Lo stesso vale per le persone.
“In questo momento trovi persone di vent’anni che stanno pensando la tematica del denaro in una maniera diversa. Io sono convinto che probabilmente, se avessi dieci anni in meno, la gestione del denaro e della mia vita sarebbe radicalmente diversa, perché avrei trovato un linguaggio, una comunità, un contesto che parlava a me direttamente e quindi sicuramente sarei stato tra quelli che i primi 100€ guadagnati li investono in qualcosa”.
Generalmente chiudo le mie interviste con una domanda sugli obiettivi futuri. Gli obiettivi di vita non quelli finanziari, tanto poi i secondi discenderanno dai primi perché i soldi altro non sono che abilitatori dei nostri desideri, giusto?
«Questo micro sillogismo che hai creato mi è razionalmente chiaro, ma è una delle tematiche che noi, come famiglia, non abbiamo mai avuto.

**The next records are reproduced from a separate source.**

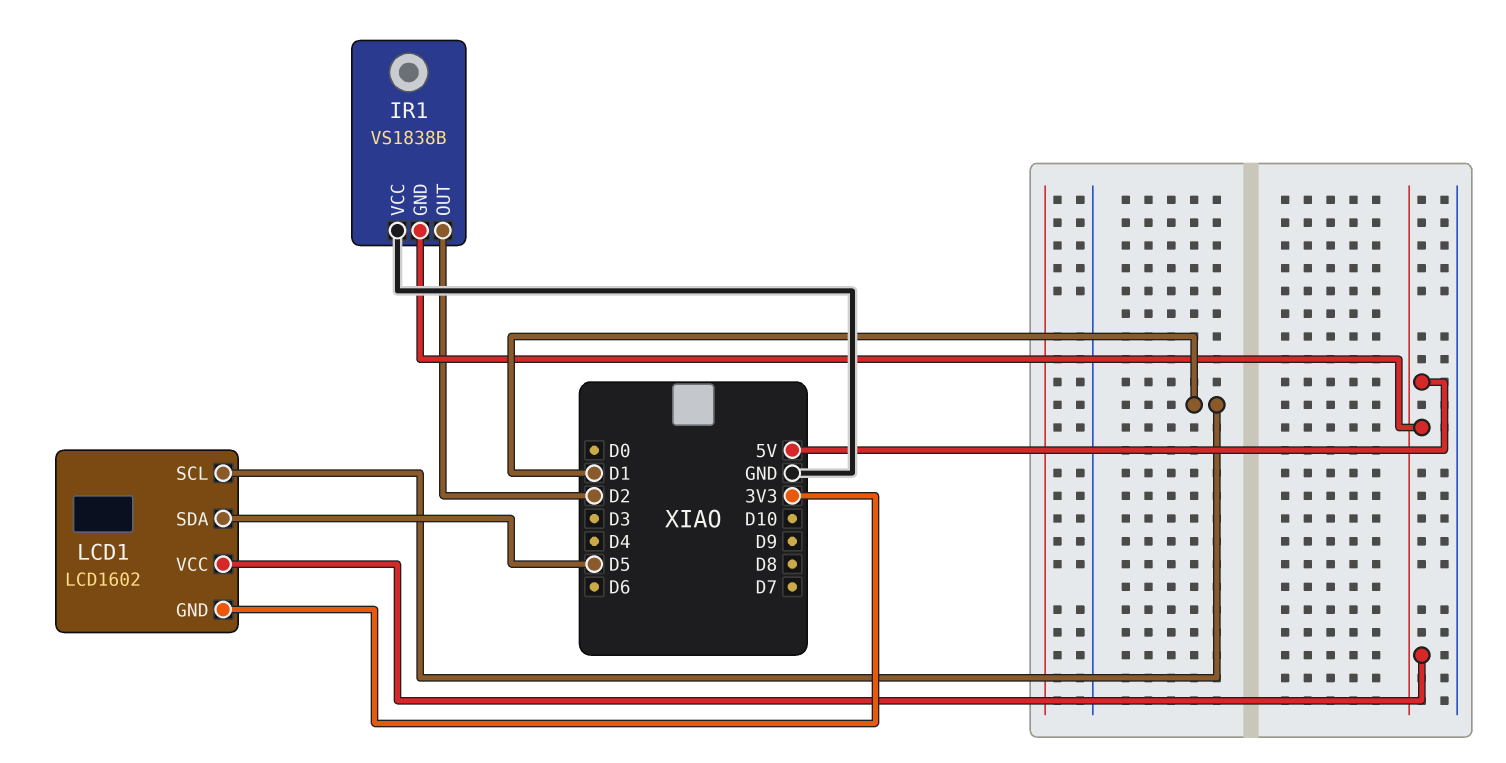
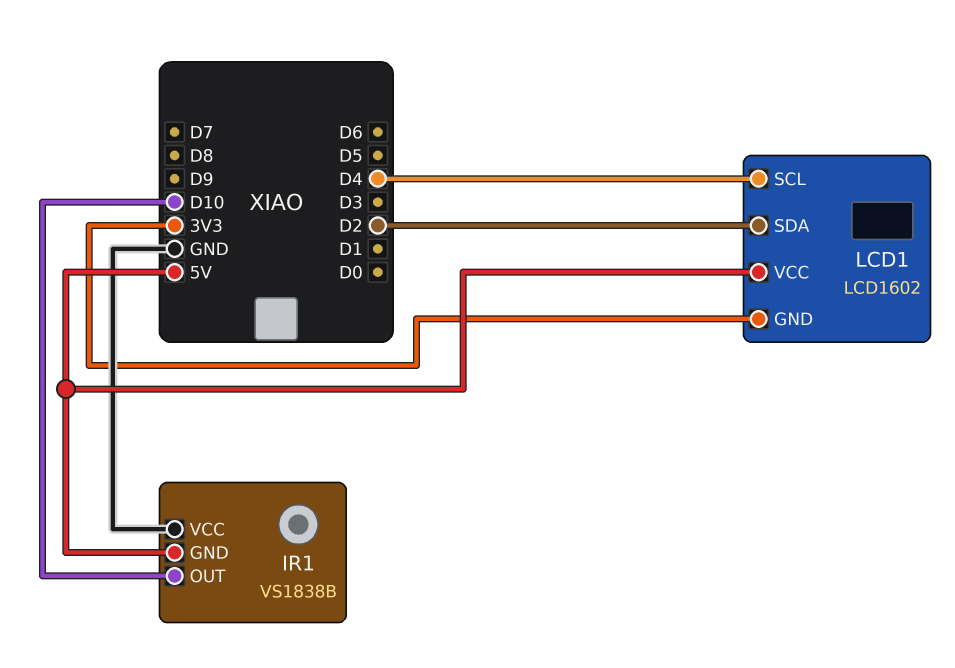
IR1 pin OUT: D2 -> D10
LCD1 pin SCL: D1 -> D4
LCD1 pin SDA: D5 -> D2

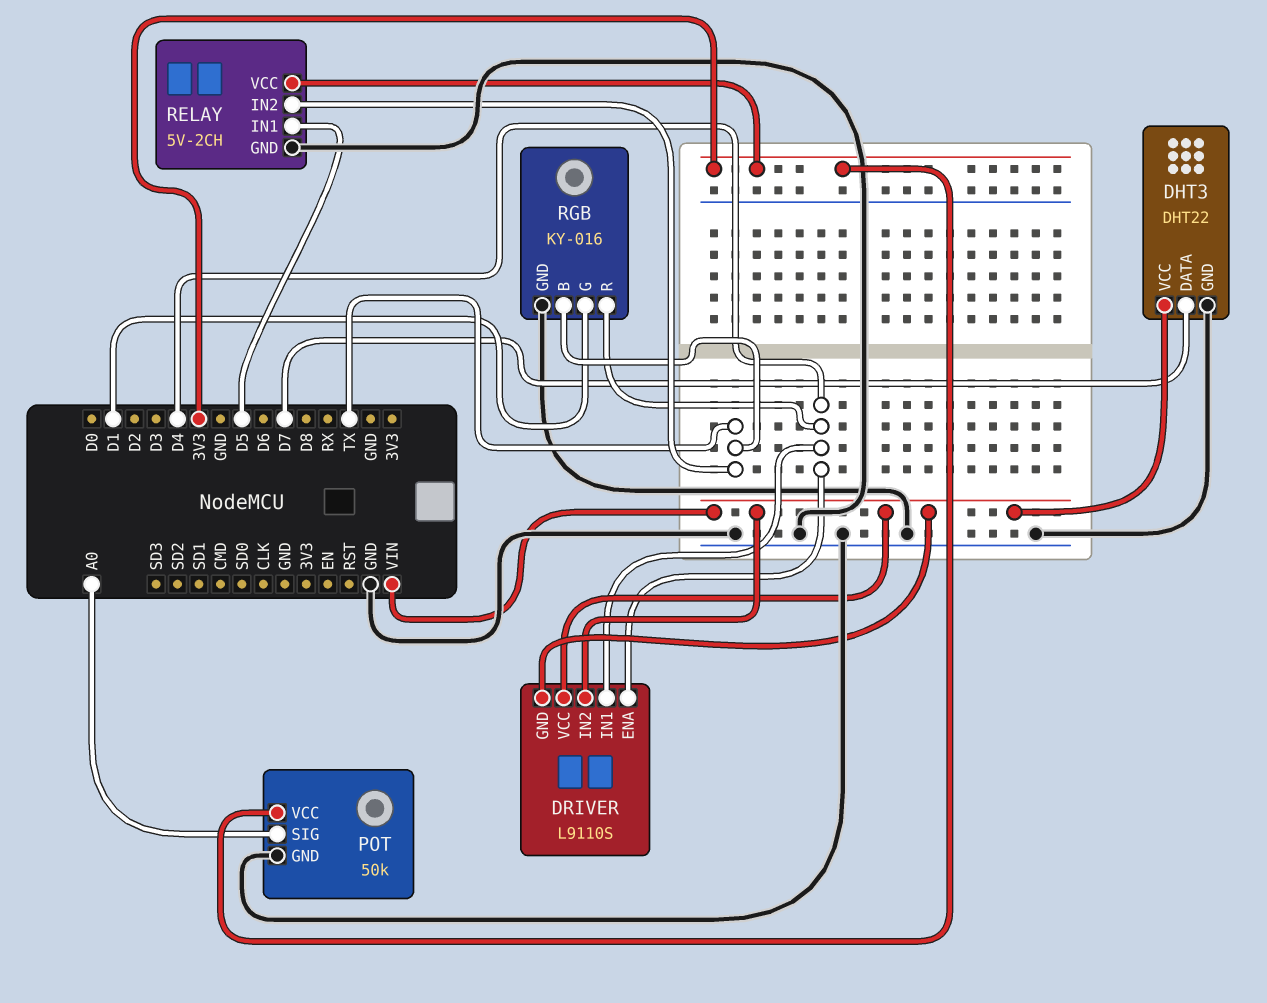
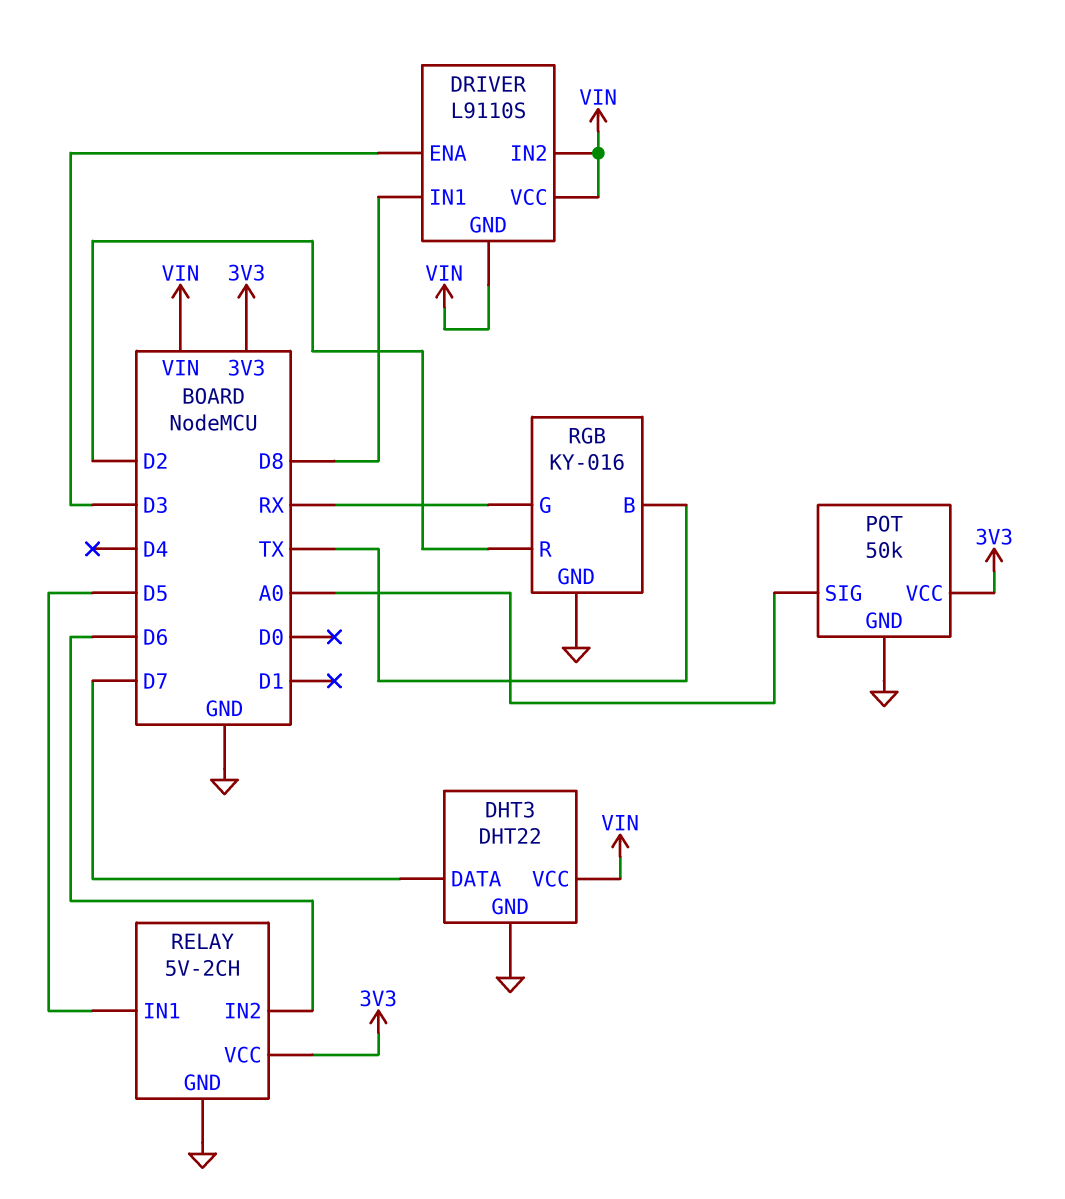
DRIVER pin ENA: D4 -> D3
DRIVER pin IN1: D4 -> D8
RELAY pin IN2: TX -> D6
RGB pin G: D1 -> RX
RGB pin R: D4 -> D2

Il denaro non era neanche un vero e proprio abilitatore di cose. Se tu pensi alla vita di mio padre, io posso darti due immagini. La prima è il quartiere di Dakar dov’è cresciuto, un quartiere molto umile. Poi avanti veloce, io e mio padre a bere un drink con la regina d’Olanda. Quella roba lì non è stata stabilita dal denaro, è un senso di stare nella vita, è un senso relazionale. No, il denaro era una conseguenza di queste cose, non un abilitatore. Se ci fosse stata una gestione diversa di denaro, la cosa si sarebbe espansa? Probabilmente sì. Però magari aumentavi la gestione del denaro e non aveva senso razionalmente ed economicamente essere con la regina d’Olanda in quel momento».
Il padre di Adama, partito dal Senegal per andare a insegnare Francia, si era fermato a Brescia dove aveva costruito una delle aziende più di successo degli anni 80. Poi era andato in Inghilterra e aveva avviato un import export col Senegal. Poi era tornato a Milano diventando una piccola istituzione della città e fondando un’agenzia di pubblicità, infine era rientrato in Senegal. A 63 anni è morto, stroncato da un infarto.
«Una gestione del denaro più controllata era oggettivamente una barriera a questa grande avventura. Poi ti posso dire che questo ha portato anche dei grandi costi. Emotivi e di salute. Se fosse stata una persona più tranquilla, con una gestione economica diversa, mio padre sarebbe ancora in vita? Beh, forse sì».
Forse sì, ma non avrebbe scritto il grande e appassionante libro di avventure che è stata la sua vita.
“Non bisogna invocare Freud per capire che avendo un padre di questo tipo da una parte e un nonno imprenditore brianzolo dall’altra, si è sviluppata qualche forma di complessità personale. Però ci stiamo lavorando”.